- [Exercise description]:
Report only the number of lines in the records that contain the word "values".

- [Records to process]:

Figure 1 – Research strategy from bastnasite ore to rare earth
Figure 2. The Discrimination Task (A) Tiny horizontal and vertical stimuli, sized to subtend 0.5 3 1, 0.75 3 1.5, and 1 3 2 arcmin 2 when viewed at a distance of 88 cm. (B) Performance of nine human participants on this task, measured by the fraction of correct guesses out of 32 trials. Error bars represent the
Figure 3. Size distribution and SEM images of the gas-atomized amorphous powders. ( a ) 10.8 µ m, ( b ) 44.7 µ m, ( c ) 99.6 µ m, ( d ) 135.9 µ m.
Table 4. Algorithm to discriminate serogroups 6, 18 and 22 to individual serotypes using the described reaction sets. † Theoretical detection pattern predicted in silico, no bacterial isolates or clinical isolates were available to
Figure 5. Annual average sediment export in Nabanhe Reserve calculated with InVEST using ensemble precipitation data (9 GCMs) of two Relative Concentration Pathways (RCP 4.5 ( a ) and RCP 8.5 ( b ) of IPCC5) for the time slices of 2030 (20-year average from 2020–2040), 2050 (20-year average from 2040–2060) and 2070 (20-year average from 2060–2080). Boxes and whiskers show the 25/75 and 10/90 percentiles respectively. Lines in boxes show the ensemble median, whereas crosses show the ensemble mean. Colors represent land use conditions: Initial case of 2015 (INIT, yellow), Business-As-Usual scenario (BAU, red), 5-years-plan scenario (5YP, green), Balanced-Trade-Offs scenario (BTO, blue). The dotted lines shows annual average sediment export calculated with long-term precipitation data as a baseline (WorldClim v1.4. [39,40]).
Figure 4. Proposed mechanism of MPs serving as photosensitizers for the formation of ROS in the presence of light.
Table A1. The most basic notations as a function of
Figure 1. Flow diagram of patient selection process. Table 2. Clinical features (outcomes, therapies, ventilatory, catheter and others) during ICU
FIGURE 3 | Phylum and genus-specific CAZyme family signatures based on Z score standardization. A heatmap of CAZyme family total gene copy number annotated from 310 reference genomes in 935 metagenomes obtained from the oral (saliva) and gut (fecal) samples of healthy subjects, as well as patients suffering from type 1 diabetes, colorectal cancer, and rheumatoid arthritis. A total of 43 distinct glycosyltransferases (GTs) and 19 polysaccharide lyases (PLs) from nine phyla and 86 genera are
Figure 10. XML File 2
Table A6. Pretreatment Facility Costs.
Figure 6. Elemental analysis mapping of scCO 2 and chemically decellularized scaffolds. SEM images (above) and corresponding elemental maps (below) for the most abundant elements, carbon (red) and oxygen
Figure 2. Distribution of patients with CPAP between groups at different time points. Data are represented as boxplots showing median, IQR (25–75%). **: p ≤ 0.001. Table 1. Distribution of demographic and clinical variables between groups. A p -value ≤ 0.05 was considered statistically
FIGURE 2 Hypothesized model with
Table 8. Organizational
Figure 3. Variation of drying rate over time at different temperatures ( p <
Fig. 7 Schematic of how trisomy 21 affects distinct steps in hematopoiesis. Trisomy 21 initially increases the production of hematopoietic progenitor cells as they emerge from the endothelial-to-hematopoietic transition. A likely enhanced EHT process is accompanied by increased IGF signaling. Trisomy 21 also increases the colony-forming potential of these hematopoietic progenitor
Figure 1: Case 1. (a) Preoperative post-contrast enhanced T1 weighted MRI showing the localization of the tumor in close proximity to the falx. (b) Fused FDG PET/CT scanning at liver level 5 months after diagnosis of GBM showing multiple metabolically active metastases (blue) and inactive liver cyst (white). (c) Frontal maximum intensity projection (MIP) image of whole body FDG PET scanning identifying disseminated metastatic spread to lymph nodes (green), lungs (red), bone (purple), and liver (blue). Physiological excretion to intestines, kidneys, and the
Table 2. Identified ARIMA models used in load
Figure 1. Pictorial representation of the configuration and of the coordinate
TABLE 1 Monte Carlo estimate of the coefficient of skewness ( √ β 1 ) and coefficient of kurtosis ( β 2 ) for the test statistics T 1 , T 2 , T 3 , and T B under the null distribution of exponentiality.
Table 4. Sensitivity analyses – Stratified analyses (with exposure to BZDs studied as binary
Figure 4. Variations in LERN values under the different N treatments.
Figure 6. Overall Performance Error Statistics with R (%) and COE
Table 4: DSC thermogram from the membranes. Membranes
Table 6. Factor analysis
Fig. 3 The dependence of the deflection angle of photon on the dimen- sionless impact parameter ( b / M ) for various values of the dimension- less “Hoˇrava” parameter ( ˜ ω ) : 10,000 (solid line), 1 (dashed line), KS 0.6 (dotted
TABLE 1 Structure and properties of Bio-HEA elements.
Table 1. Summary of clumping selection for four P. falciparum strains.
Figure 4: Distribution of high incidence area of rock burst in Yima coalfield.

- [Task solution]:
2